General-purpose computing on graphics processing units (GPGPU) is an approach to achieve highly parallel and energy efficient computing. While there are a lot of low-level programming techniques to exploit GPU's peculiar performance characteristics, it is challenging to write parallel programs for GPGPU. This talk introduces the speaker's attempts to bring high-level programming abstractions into GPGPU. In particular, it presents a support for objects and their dynamic allocation, and discusses further abstractions for task parallelism and graph-processing.

Dr. Pei-Hung Lin, Lawrence Livermore National Laboratory

Biography

Pei-Hung Lin is a computer scientist in the Center for Applied Scientific Computing (CASC) at Lawrence Livermore National Laboratory. He is a core member in the ROSE compiler project and was a member of the Advanced Architecture and Portability Specialists (AAPS) team at LLNL. His research focus spans compiler optimization, parallel programming model, and domain-specific optimization. Dr. Lin received his Ph.D. degree in Computer Science from University of Minnesota. He has participated in various projects working with leading HPC systems including LANL Roadrunner system, NCSA Blue Waters system, and LLNL Sierra system.
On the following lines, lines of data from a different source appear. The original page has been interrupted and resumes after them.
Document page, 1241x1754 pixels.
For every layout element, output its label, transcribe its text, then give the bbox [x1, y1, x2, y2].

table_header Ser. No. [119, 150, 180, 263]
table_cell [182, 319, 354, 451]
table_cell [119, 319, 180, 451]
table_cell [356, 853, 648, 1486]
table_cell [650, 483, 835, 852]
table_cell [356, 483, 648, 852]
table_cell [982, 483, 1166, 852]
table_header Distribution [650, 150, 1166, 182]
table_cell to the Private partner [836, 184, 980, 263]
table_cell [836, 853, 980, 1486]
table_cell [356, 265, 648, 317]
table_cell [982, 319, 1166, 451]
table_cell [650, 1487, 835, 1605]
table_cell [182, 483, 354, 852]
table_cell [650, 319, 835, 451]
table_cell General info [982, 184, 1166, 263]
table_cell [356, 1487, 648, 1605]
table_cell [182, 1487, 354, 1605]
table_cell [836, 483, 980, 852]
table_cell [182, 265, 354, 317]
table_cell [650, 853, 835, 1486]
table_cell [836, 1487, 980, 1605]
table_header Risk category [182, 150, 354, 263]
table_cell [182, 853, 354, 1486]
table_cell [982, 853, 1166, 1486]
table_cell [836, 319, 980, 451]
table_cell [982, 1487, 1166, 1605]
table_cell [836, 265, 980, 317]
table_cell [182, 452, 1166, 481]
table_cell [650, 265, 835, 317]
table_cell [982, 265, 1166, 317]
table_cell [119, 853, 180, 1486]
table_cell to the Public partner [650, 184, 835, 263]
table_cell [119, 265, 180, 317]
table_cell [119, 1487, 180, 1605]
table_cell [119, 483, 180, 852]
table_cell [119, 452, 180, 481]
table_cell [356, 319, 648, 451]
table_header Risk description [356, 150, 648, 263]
Towards Performance Portability and Correctness for HPC Systems

Abstract

Over the past decade, heterogeneous computing took over the leading role in HPC system design and has dominated the Top500 list. The complexity in heterogeneous systems introduces extreme challenges in application development and performance portability. Existing scientific applications require code modernization and transformation to make application porting possible. These transformations involve adopting new languages, programming models or performance portability layers to exploit new hardware features. Besides the challenges in application porting, the efforts required in development and debugging to ensure the correctness of the computation result increase significantly due to the massive parallelism in the heterogeneous HPC system.
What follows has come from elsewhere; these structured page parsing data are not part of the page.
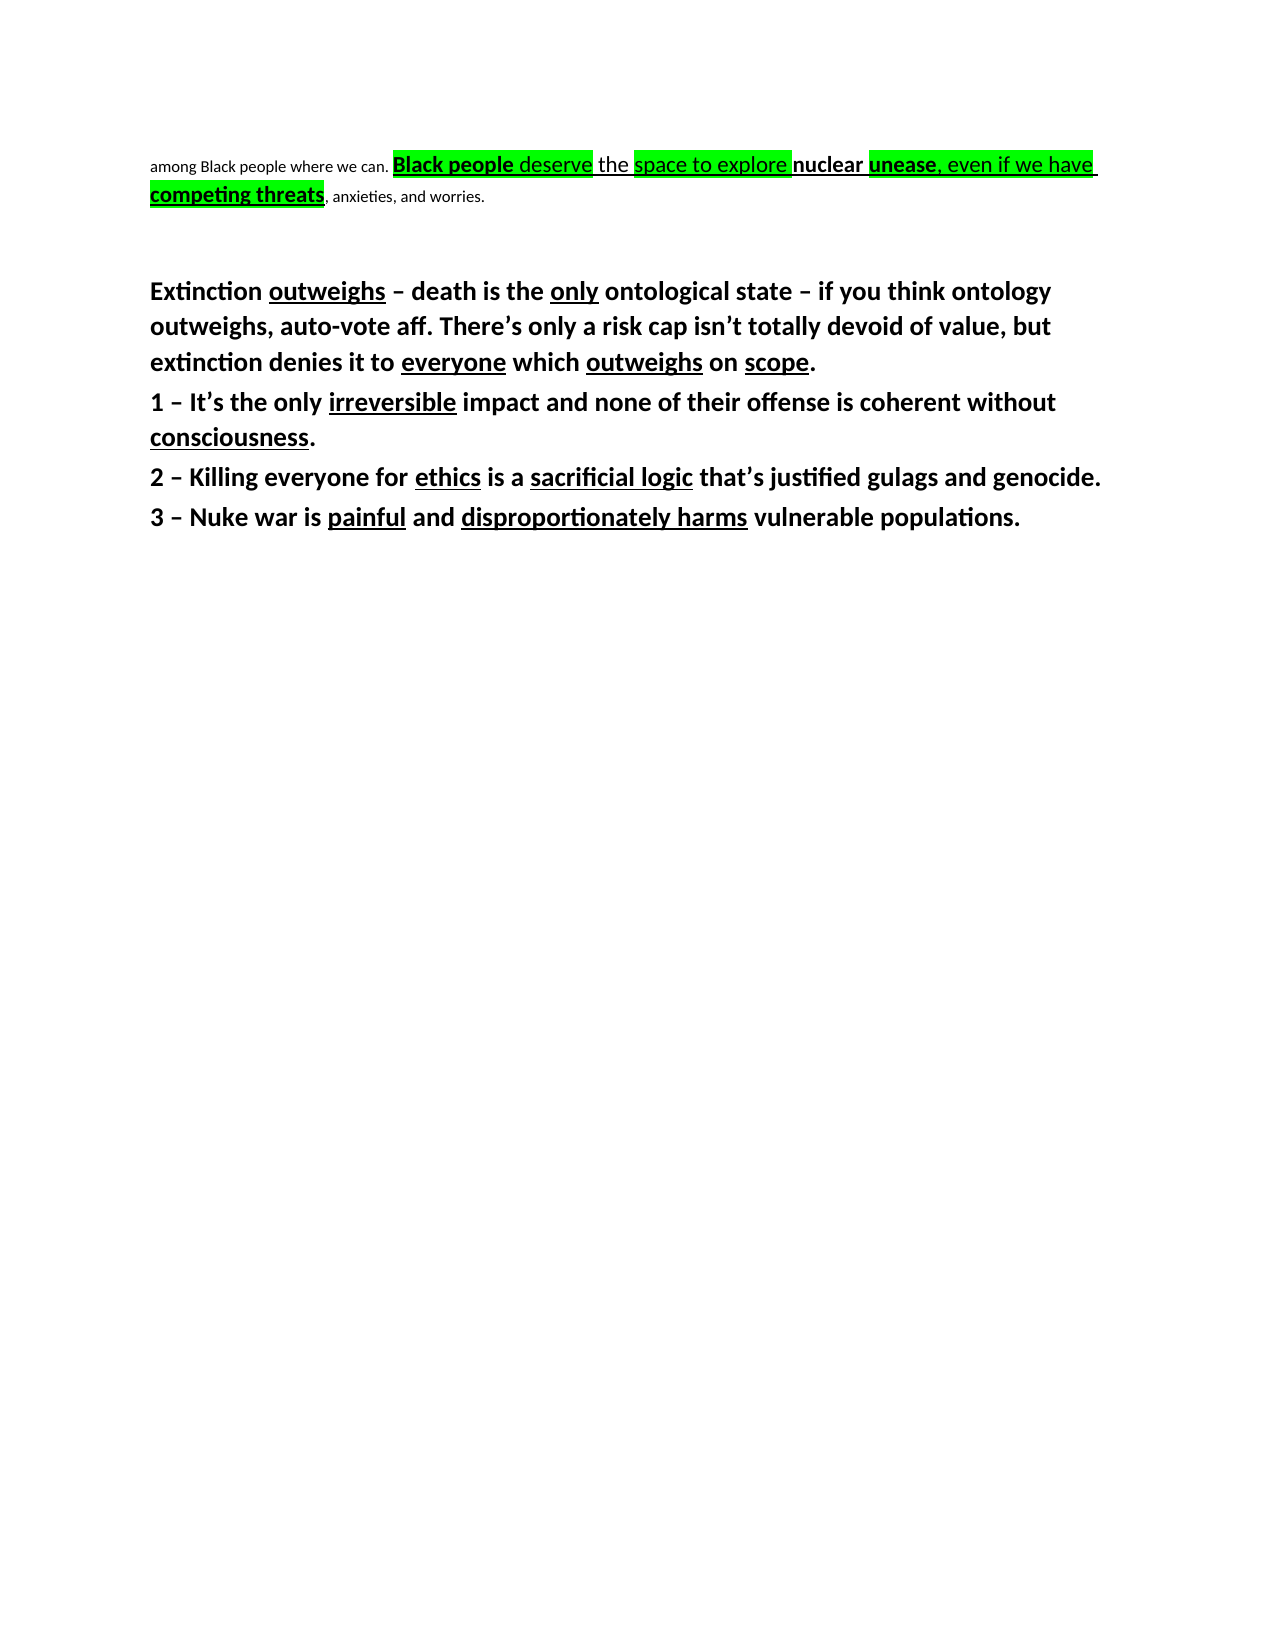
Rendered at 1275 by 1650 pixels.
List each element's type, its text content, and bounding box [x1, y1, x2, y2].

subtitle 3 – Nuke war is painful and disproportionately harms vulnerable populations. [150, 500, 1125, 533]
subtitle 1 – It’s the only irreversible impact and none of their offense is coherent without consciousness. [150, 385, 1125, 454]
subtitle Extinction outweighs – death is the only ontological state – if you think ontology outweighs, auto-vote aff. There’s only a risk cap isn’t totally devoid of value, but extinction denies it to everyone which outweighs on scope. [150, 274, 1125, 378]
subtitle 2 – Killing everyone for ethics is a sacrificial logic that’s justified gulags and genocide. [150, 460, 1125, 493]
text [150, 150, 1125, 208]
In this talk, I will present how research and development activities in Lawrence Livermore National Laboratory (LLNL) assisted scientific application developments to overcome the challenges in performance portability and data race detection. Using cases from LLNL applications, I will present various strategies used at LLNL to pursue performance portability for the heterogeneous systems. I will also present how LLNL research tackles data races in multi-threaded parallel applications and how we assist the community in data race detection tool development.

Mr. Simon Wang, Andes Technology

Biography

Simon is the senior technical marketing manager of Andes. He is responsible for software product planning, marketing strategy and ecosystem engagement. Simon devotes himself to improve people’s lives with software engineering, no matter as the developer, designer, architect or planner. He used to work in MediaTek and Moxa, and got his M.S. and BS in NTCU EE.
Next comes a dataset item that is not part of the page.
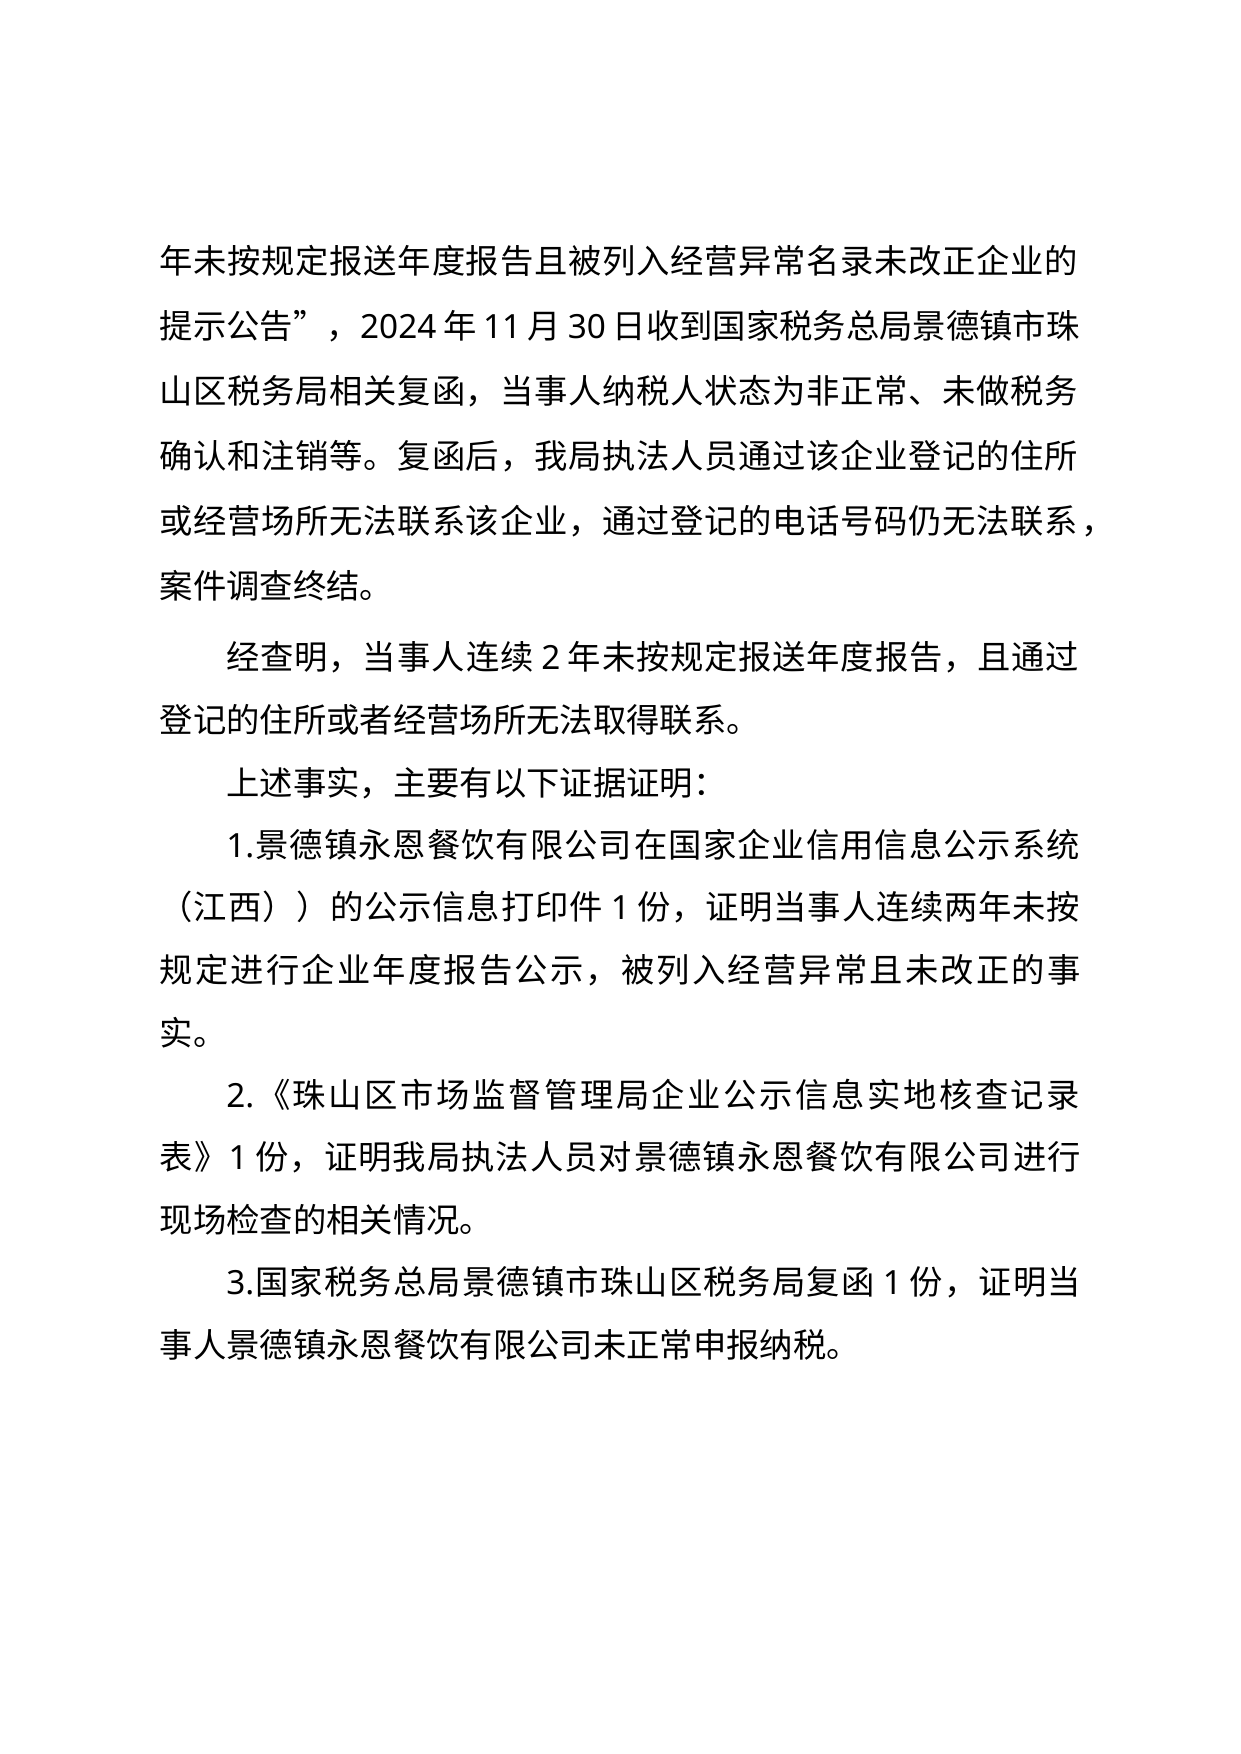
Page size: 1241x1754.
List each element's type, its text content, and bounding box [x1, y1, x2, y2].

Accelerating Data Computation with RISC-V Processors

Abstract

The open RISC-V architecture is leading the new wave of computing innovations, in particular for the emerging applications of AIoT, Automotive, 5G, Networking and Storage. Andes is the major force to take RISC-V mainstream and we would like to take this opportunity to share our vision and experience. In this talk, we will update the latest RISC-V architecture support and how they can accelerate data-intensive computation for a wide range of applications. The RISC-V Packed SIMD/DSP (P) extension targets for speeding up fixed-point computations for audio, voice, small image and slow video, usually in cost-sensitive and low-power devices. RISC-V Vector (V) extension aims for higher data-rate computations in both fixed-point and floating-point computations such as AI, communication, video and vision. For those interested in pursuing the ultimate performance efficiency with domain-specific architecture, RISC-V’s custom extensibility creates a whole new opportunity for innovations. A scalable architecture will be provided to highlight the important role a RISC-V processor can play.

To fulfill such a potential and reduce the development cycle, it is necessary to have easy-to-use software tools and an intuitive programming model, including advanced toolchains, processor pipeline visualizer/analyzer, and the optimized computation libraries for neural network, DSP and math functions. Furthermore, we will present a couple use cases in AI, NN, DSP applications, and results from several benchmarks.